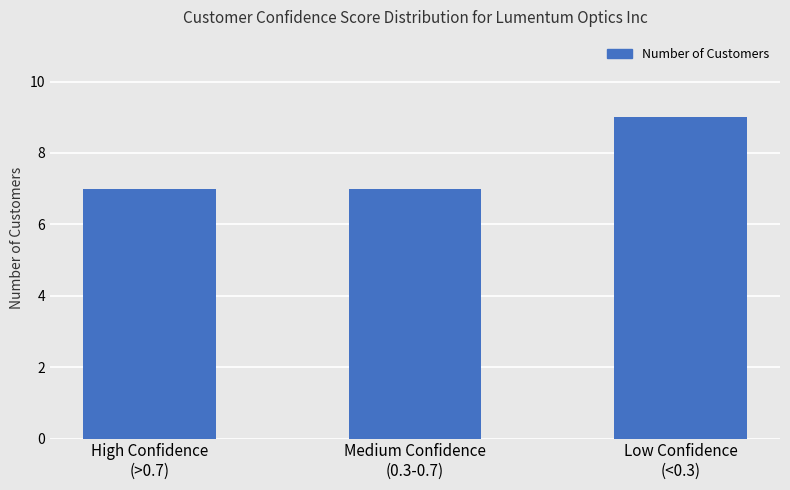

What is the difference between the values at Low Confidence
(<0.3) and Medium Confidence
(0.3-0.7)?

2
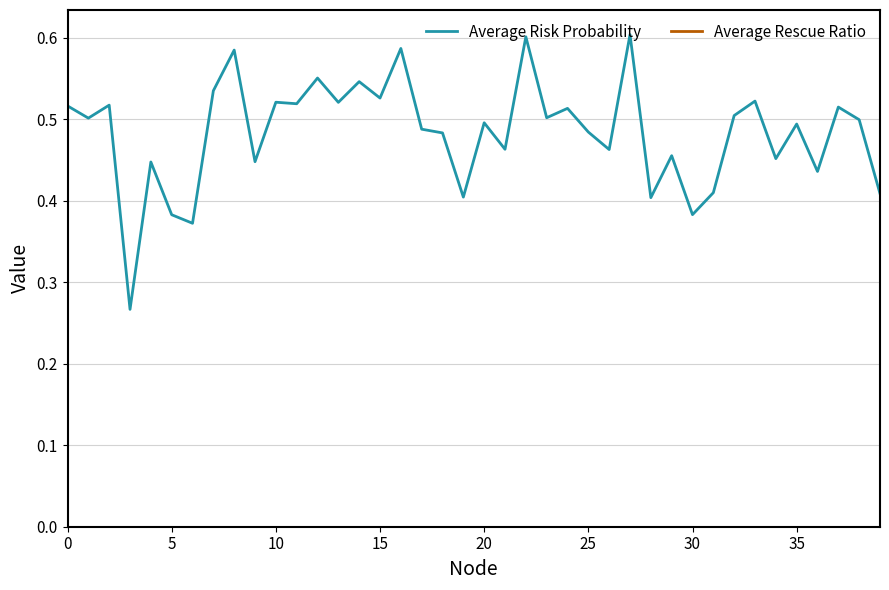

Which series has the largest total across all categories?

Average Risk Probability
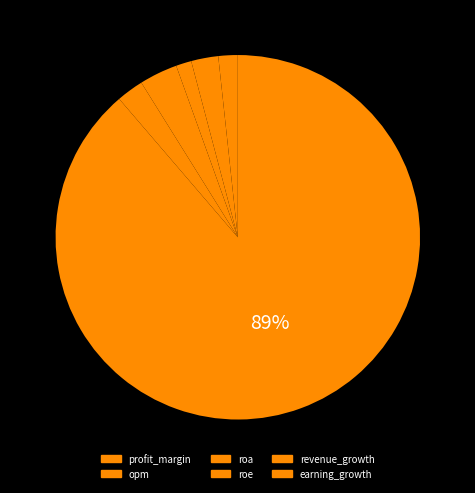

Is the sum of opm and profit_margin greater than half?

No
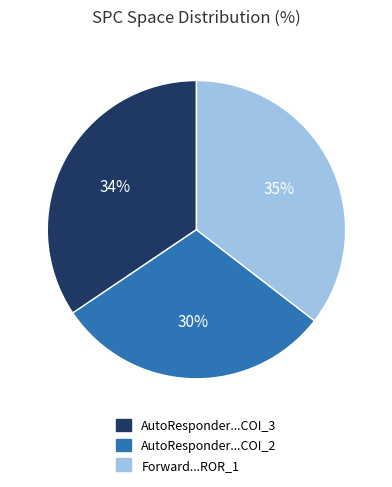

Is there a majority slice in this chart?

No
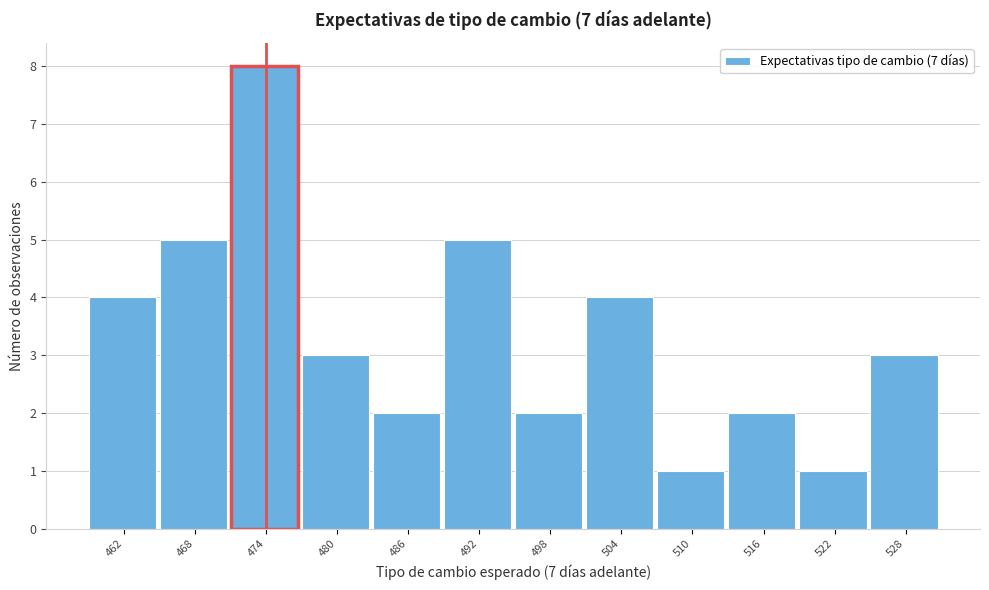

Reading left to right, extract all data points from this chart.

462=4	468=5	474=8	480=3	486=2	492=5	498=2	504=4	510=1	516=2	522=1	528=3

● ● ●

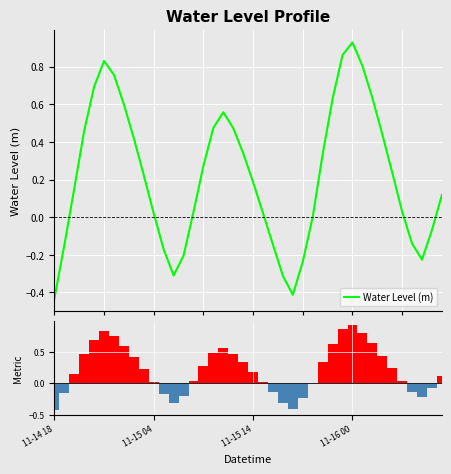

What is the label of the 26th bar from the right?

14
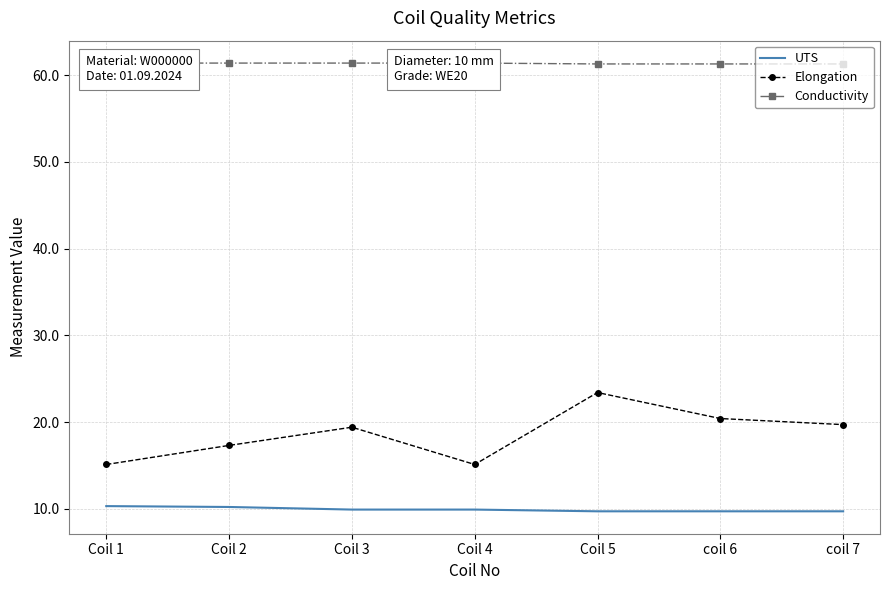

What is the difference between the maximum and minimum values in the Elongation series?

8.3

● ● ●

◆ **Problem details**
Report each line of the records that contains the word "values".

◆ **Exercise output**
What is the difference between the values at Low Confidence
What is the difference between the maximum and minimum values in the Elongation series?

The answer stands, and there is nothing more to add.